Our Intervention: Awareness Campaigns
Seeing this dire situation, Wadaan Development Organization (WDO) decided to act in early 2024. We launched a series of education awareness campaigns in underprivileged union councils of Nowshera: focusing on remote villages where government school access was limited and many children were out of school.
Key steps included:
- Mobilizing youth volunteers and local elders to hold community meetings, especially engaging parents, religious leaders, and mothers, to highlight the importance of education—especially girls’ education.
- Visiting local schools and informal settlements to distribute informational leaflets, hold interactive workshops with students, and tell stories of successful local role-models who had benefited from schooling.
- Organizing “Education Fairs” in village centers, where children could try sample classes, get basic school supplies (notebooks, pens, uniforms), and meet teachers who volunteered to talk about what school life could offer.
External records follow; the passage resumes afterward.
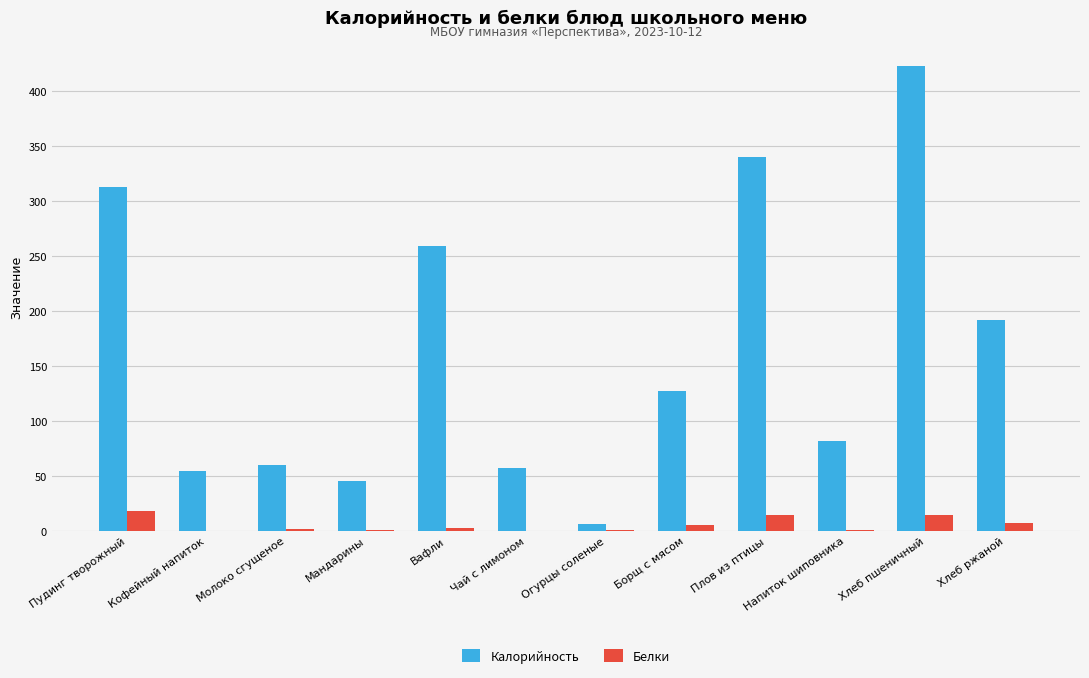

Which series has the largest total across all categories?

Калорийность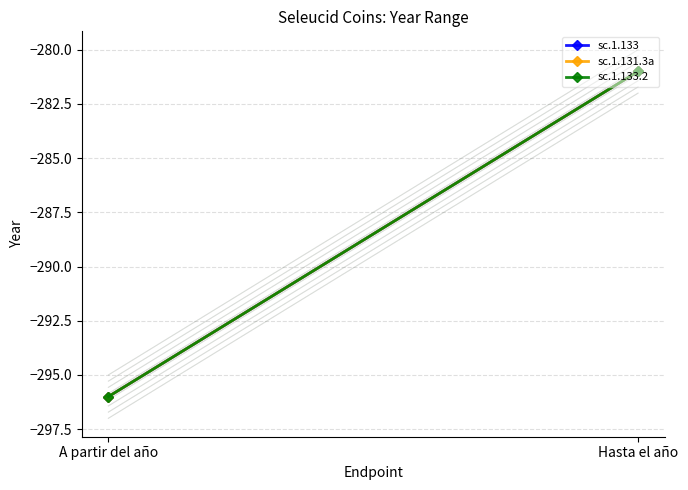

What is the sum of all sc.1.131.3a values?

-577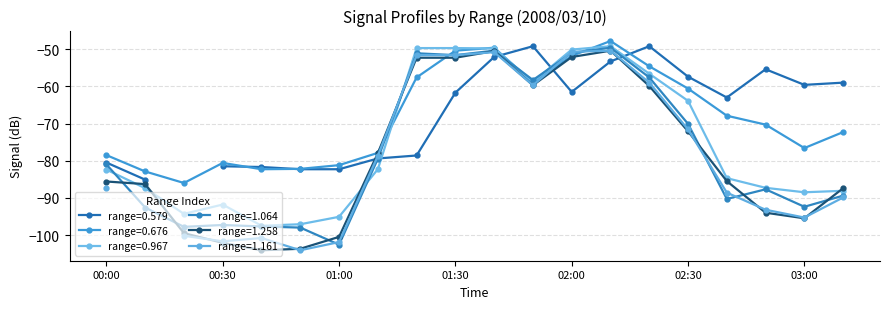

At which category does 1.258 reach its first local peak?

2008/03/10 01:40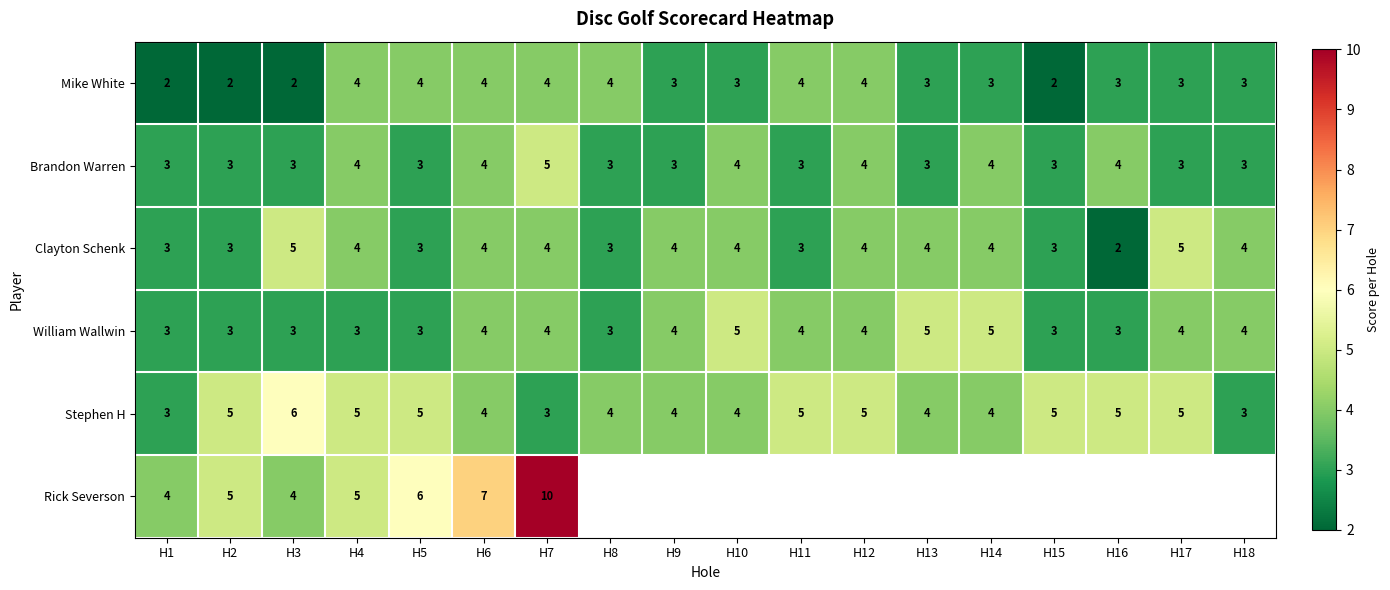

The Brandon Warren series shows 3 at H9. True or false?

True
- Collaborating with government school administrations to help improve awareness about provincial opportunities (e.g. free schooling, scholarships, law-mandated compulsory education for age 5-16) among parents.
Why This Matters
Access & Equality: By bringing children who were out of school back into classrooms, the campaign helps uphold the constitutional & international right to free and compulsory education (ages 5-16) in Pakistan.
Long-Term Growth: Educated children are more likely to be healthier, more capable, and able to contribute economically—and educating girls in particular has ripple effects across families and communities.
Gender Gap Reduction: Closing the gap in girls’ enrolment strengthens social cohesion, improves family well being, and aligns with the provincial goal to reduce the disproportionate number of out-of-school girls (over 2.9 million in KP).
Improved School Quality: Awareness also creates demand: parents begin to ask for better facilities, better teachers, and accountability—which pressures authorities to improve school infrastructure and maintenance.
Lessons Learned & Going Forward
Awareness campaigns must involve local influencers (mothers, religious leaders, elders). They are often key to changing perceptions.
Basic facilities (toilets, water, boundary walls) are not a luxury—they are essential to getting girls (especially) into and keeping them in school.
Follow-up is crucial: enrolling students is only first step; monitoring attendance, supporting dropouts, and ensuring the school environment is welcoming matters.
Partnerships with government bodies are necessary—for scaling up, for policy support, and for leveraging resources.
Conclusion
WDO’s awareness campaigns in Nowshera have shown that even in the face of systemic challenges, change is possible. Within a short period, many children previously out of school are now attending classes; girls’ education is gaining greater acceptance; and communities are energized with hope and expectation. Yet, with over 4.9 million out-of-school children across KP and thousands of schools still lacking basics, this success story is just one step among many.
At Wadaan Development Organization, we continue to care—for every child, every family, every community—until education is not a privilege, but a reality for all.